● SELECTED PASSAGE:
───
10:00 a.m. – Panel Discussion
How To Launch A Career In Jazz
So, you just graduated from Berklee, Juilliard, UNO or another fine jazz conservatory. Now what? How do you get your career off the ground? Do you apply for the Monk Competition? Do you hope that whoever plays your instrument in Wynton Marsalis’ band gets a better gig (whatever that could be) and makes room for you? Do you hit the road like a punk rock band? All of the above? We talk to two rising young stars of the jazz world – who took very different paths to their current success – to get their perspectives on how best to approach launching a career as a jazz musician.
Christian Scott aTunde Adjuah, trumpeter and bandleader
Jamison Ross, drummer, singer and bandleader

11:00 a.m. – Keynote Interview
The Art of a Career in Jazz: Geri Allen
How do you start a career in jazz? By talking to one of the most respected pianists, composers and educators around. Far from being a traditionalist, Geri Allen – who headlines the Jazz Fest’s Jazz Tent – started her touring career with Mary Wilson and the Supremes. After that, she worked with the genre-busting Black Rock Coalition and Brooklyn’s M-Base Collective. Whether working with Ornette Coleman or recording jazz versions of Beatles and Motown classics, she’s a restless artist who breaks all manner of boundaries. Now, as Director of Jazz Studies at the University of Pittsburgh, she mentors young musicians as they take their own places on the global stage.
───
● EXTRACTED ENTRIES:
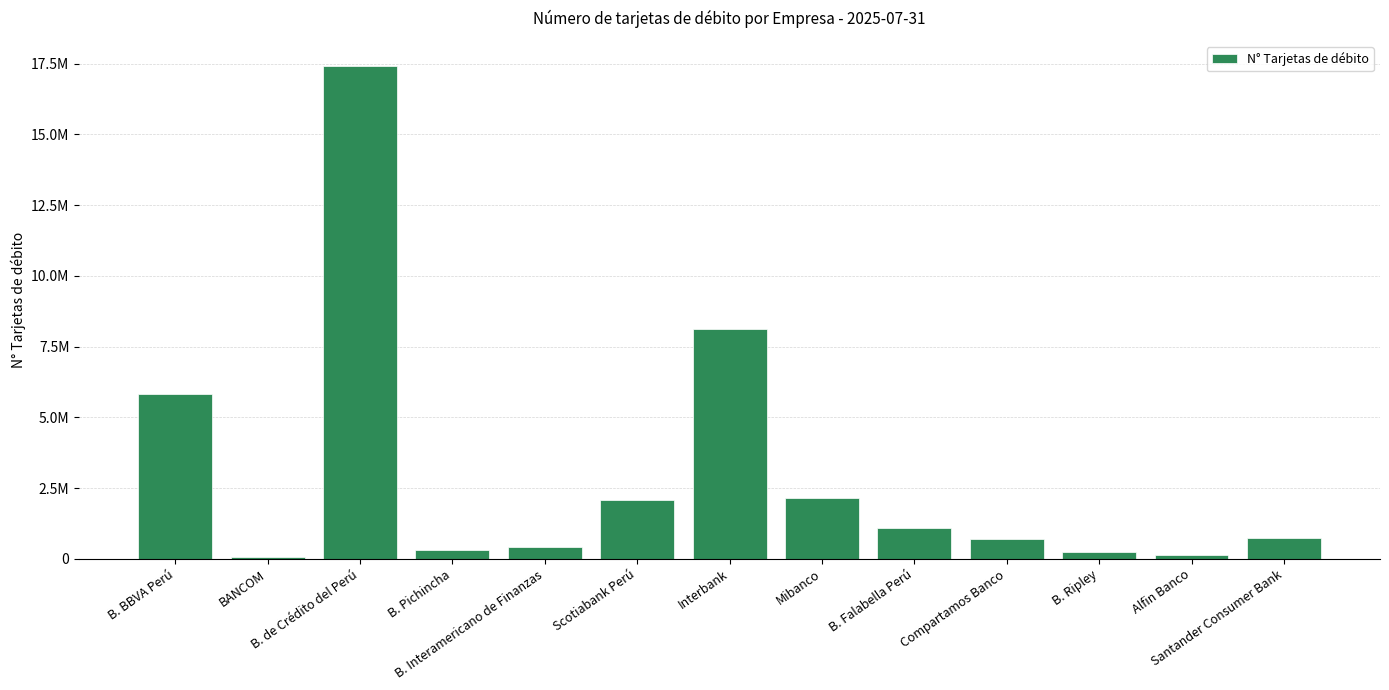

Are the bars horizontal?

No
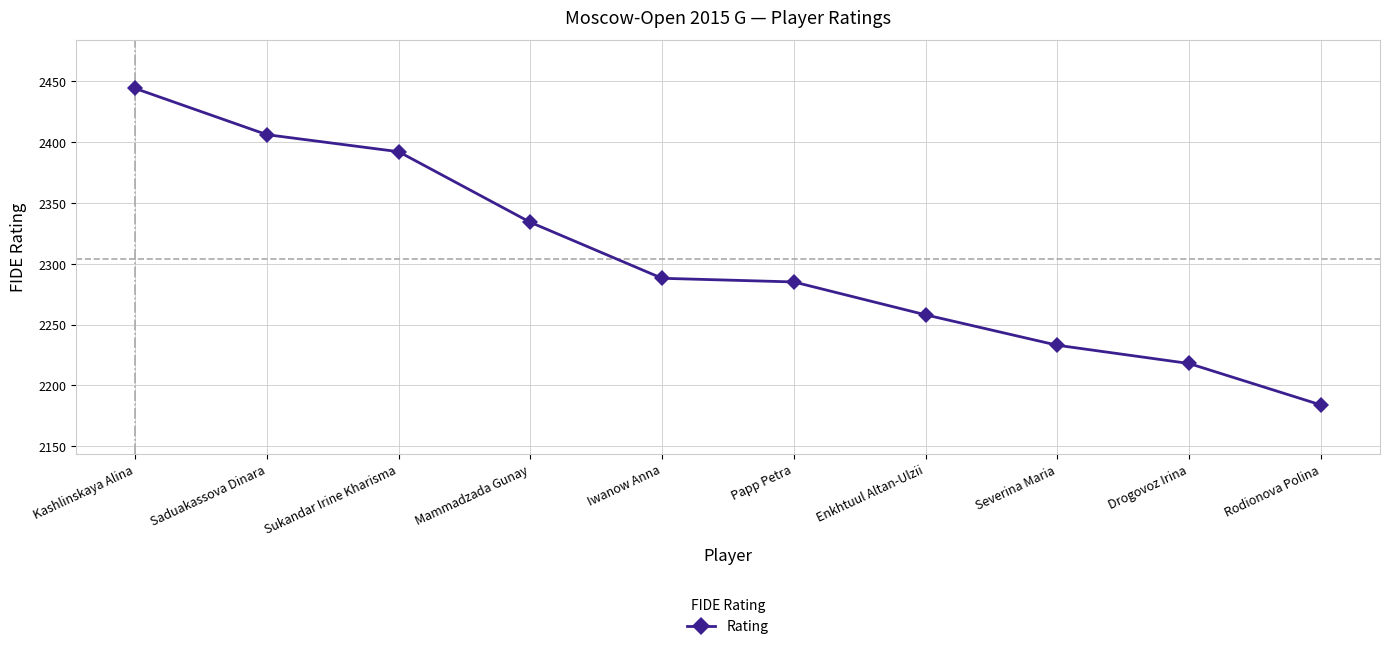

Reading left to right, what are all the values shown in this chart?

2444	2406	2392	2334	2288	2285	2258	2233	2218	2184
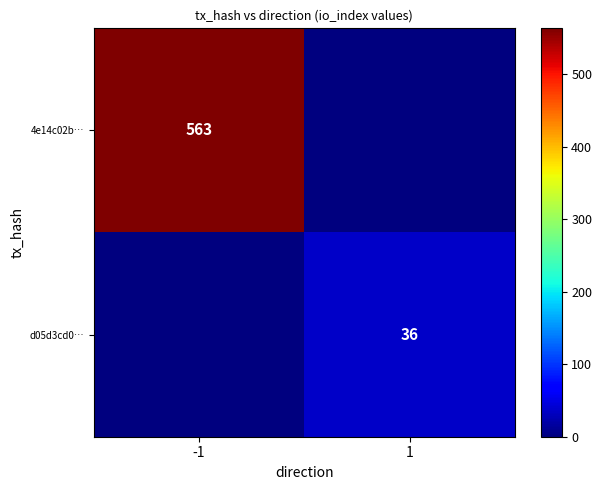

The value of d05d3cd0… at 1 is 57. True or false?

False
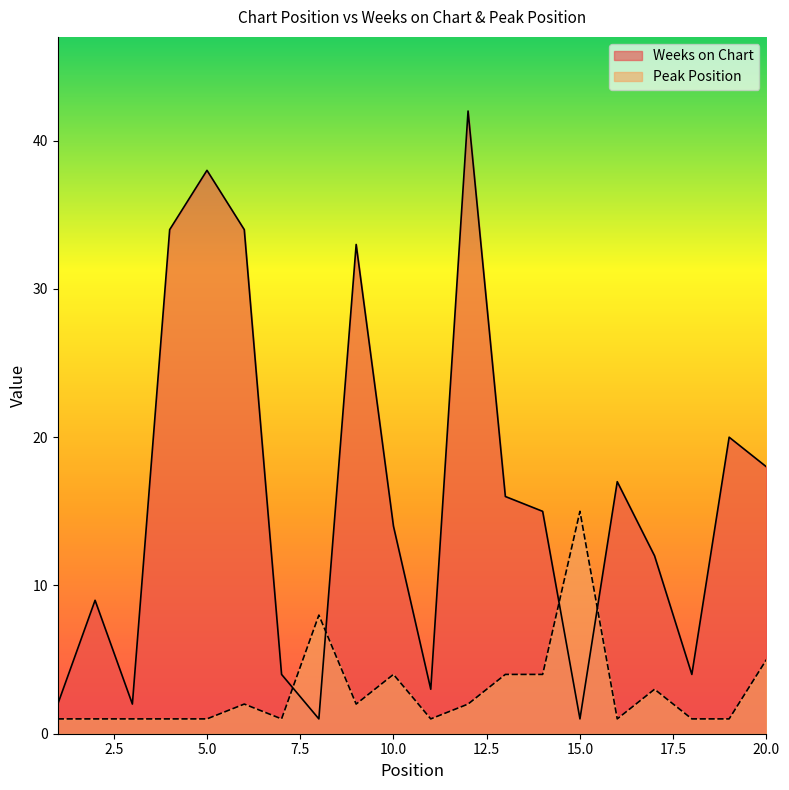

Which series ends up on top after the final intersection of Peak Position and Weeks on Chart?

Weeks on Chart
───
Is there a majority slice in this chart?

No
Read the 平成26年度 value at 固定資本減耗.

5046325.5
───
● BRIEF A: Extract the entire jazz career program listing shown above, reproducing it word for word.
● BRIEF B: Gather every line of the records that contains the string "this".

● EXERCISE ANSWER A:
10:00 a.m. – Panel Discussion
How To Launch A Career In Jazz
So, you just graduated from Berklee, Juilliard, UNO or another fine jazz conservatory. Now what? How do you get your career off the ground? Do you apply for the Monk Competition? Do you hope that whoever plays your instrument in Wynton Marsalis’ band gets a better gig (whatever that could be) and makes room for you? Do you hit the road like a punk rock band? All of the above? We talk to two rising young stars of the jazz world – who took very different paths to their current success – to get their perspectives on how best to approach launching a career as a jazz musician.
Christian Scott aTunde Adjuah, trumpeter and bandleader
Jamison Ross, drummer, singer and bandleader

11:00 a.m. – Keynote Interview
The Art of a Career in Jazz: Geri Allen
How do you start a career in jazz? By talking to one of the most respected pianists, composers and educators around. Far from being a traditionalist, Geri Allen – who headlines the Jazz Fest’s Jazz Tent – started her touring career with Mary Wilson and the Supremes. After that, she worked with the genre-busting Black Rock Coalition and Brooklyn’s M-Base Collective. Whether working with Ornette Coleman or recording jazz versions of Beatles and Motown classics, she’s a restless artist who breaks all manner of boundaries. Now, as Director of Jazz Studies at the University of Pittsburgh, she mentors young musicians as they take their own places on the global stage.

● EXERCISE ANSWER B:
Reading left to right, what are all the values shown in this chart?
Is there a majority slice in this chart?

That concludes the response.